Néanmoins, outre le volet pédagogique suspendu à cause de la grève, cette crise a révélé plusieurs crises latentes. L’enseignant est accusé d’avoir couronné ainsi des années d’échec en matière d’enseignement, étant responsable, selon les parents, de la dégradation du niveau scolaire. L’enseignant pointe le ministère et les gouvernements successifs leur imputant la responsabilité de programmes vidés de valeurs et de choix politiques catastrophiques sur le niveau de l’enseignement. Dans tout cela, l’élève, d’un côté victime du système et, de l’autre, de plus en plus difficile à gérer en classe, se révolte contre tout le système. Au-delà de tout cela, la relation déjà fissurée entre enseignant et élève semble se briser. A ce titre, Linda Essefi. Aissaoui, professeure d’informatique met l’accent sur le volet moral de la crise et surtout sur les répercussions de cette dernière sur la relation enseignant-élève. Elle lance un cri de détresse.

« Je suis pour les revendications des enseignants, mais on aurait dû attendre la fin des négociations de l’augmentation salariale de la fonction publique. Je suis aussi opposée au maintien de la grève administrative et donc ne pas faire passer les examens, tout en continuant à donner des cours, mais à vrai dire, je n’ai pas d’alternative à présenter. Cette méthode m’a parue inefficace et en plus n’a fait que susciter colère et insultes à notre égard. Une grève proprement dite aurait eu un impact plus fort. Je ne suis pas non plus d’accord avec les exigences financières du syndicat. Ce qui me fait surtout mal, c’est la dégradation de la relation entre enseignants et élèves. Tout l’argent du monde ne pourra la rétablir. Je reste perplexe dans l’attente de voir ce qui va suivre. On a fait une grève et après ? En un mot, c’est l’incompréhension d’une enseignante, la douleur d’une enseignante et la peur d’une enseignante de l’avenir que j’exprime. »

La réforme, une exigence pas encore discutée

La crise économique et l’incapacité budgétaire de l’Etat ne sont peut-être pas les seules raisons au refus des parents de voir les enseignants décider des grèves successives et à des moments précis pour revendiquer des augmentations salariales. Quelque part, il y a la notion du mérite. On entend souvent les parents critiquer le niveau de l’enseignement, imputant la responsabilité aux enseignants eux-mêmes. En réponse une enseignante a lancé un appel se défendant ainsi que son corps de métier. L’enseignant ne serait, selon elle , qu’un exécutant d’un programme qu’il doit enseigner, un programme qui ne cesse d’être modifié et qui n’a pas le niveau requis. Elle impute l’absence de l’esprit de synthèse, d’analyse et de réflexion à l’effondrement du niveau en langues arabe et française, puisque cette dernière est un outil de communication.

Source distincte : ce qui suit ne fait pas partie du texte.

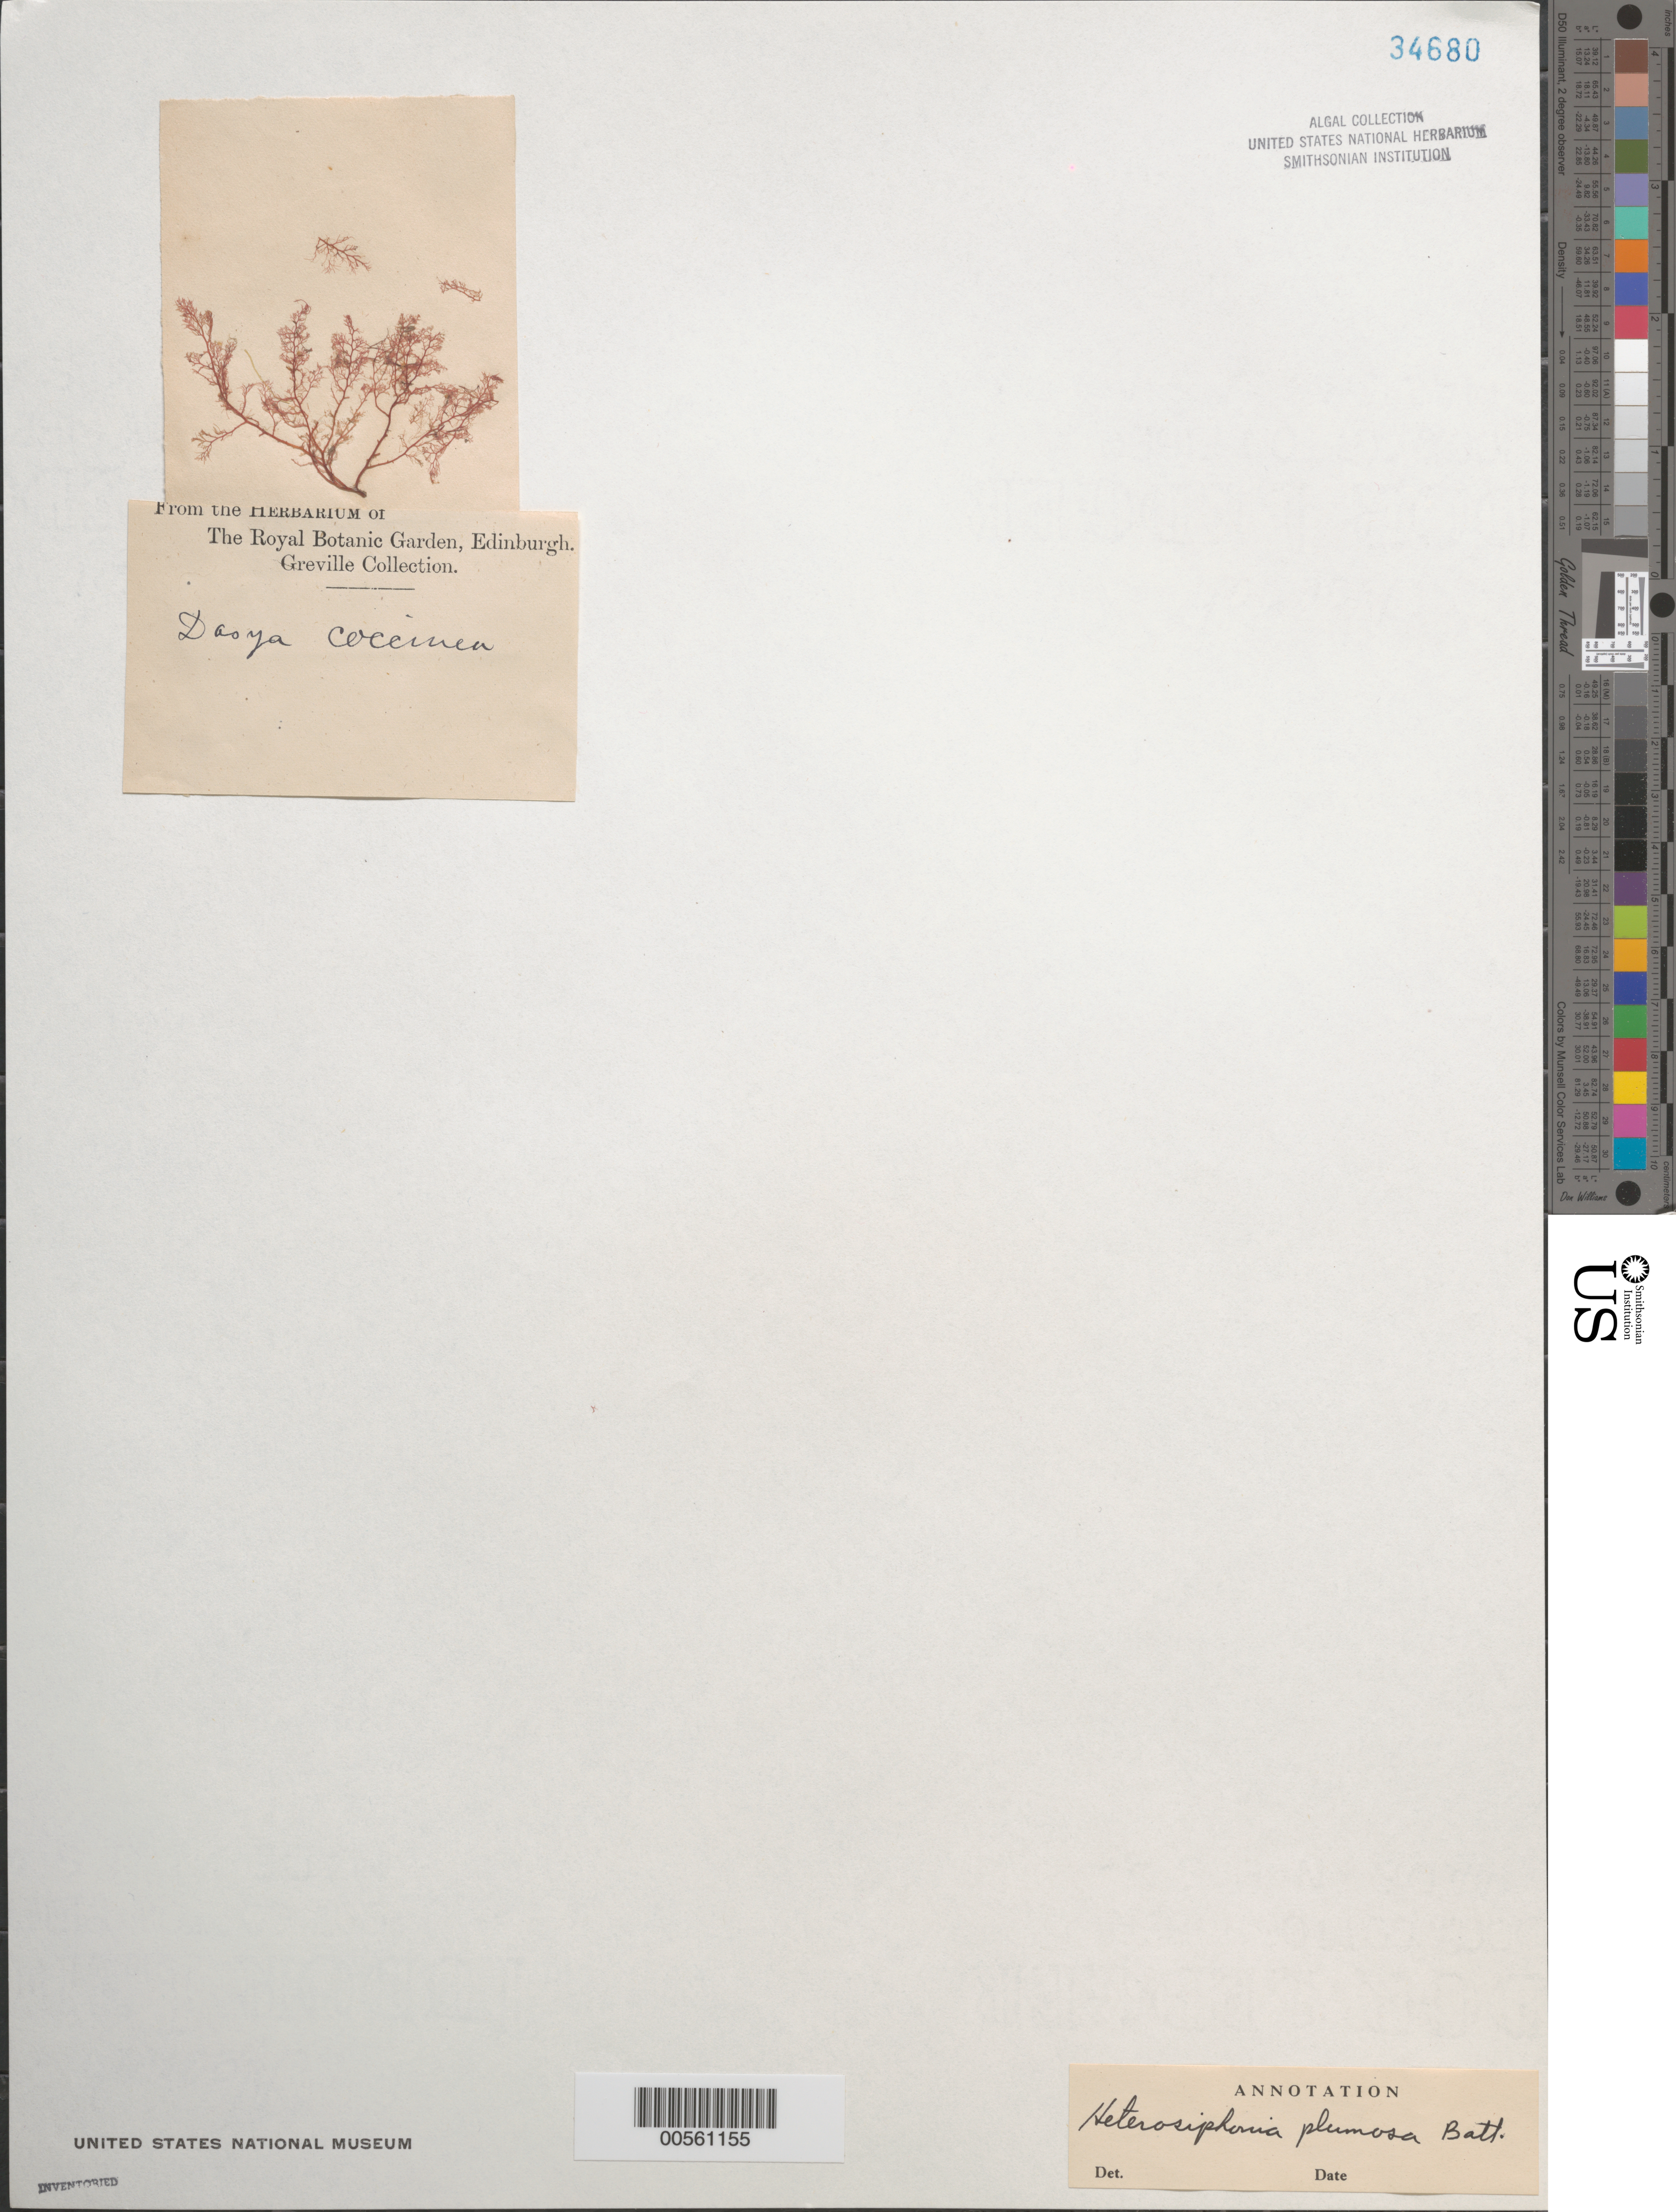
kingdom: Plantae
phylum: Rhodophyta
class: Florideophyceae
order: Ceramiales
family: Dasyaceae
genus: Heterosiphonia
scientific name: Heterosiphonia plumosa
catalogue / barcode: US 34680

Les enseignants exigent, aujourd’hui, une augmentation salariale tout en exigeant aussi la réforme de l’enseignement. Une réforme de fond, de contenu, mais aussi de forme, des filières, de l’enseignement professionnel supprimé et de la continuité entre les niveaux scolaires.

Une autre enseignante, par contre, avoue que l’enseignant, voulant s’assurer une meilleure situation financière s’est limité au rendement pédagogique minima au sein des établissements scolaires pour se consacrer aux heures supplémentaires. Ainsi, ils ont failli à leur devoir dans l’élaboration de meilleurs programmes et dans l’encadrement des élèves, sacrifiant même, selon elle, des enfants que la précarité empêche de suivre des cours particuliers et se retrouvent arrachés des bancs de l’école. Encore une fois, la question financière est remise sur le tapis et il semble qu’y répondre garantirait un meilleur rendement et surtout un meilleur niveau de l’enseignement en Tunisie.

Hajer Ajroudi

 

Related posts

Charles-Nicolle : première kératoplastie endothéliale ultra-mince en Tunisie

Affaire du complot : Qui sont les accusés en fuite ?

Une opération sécuritaire inédite : Saisie de plus d’un million de comprimés d’ecstasy (Vidéo)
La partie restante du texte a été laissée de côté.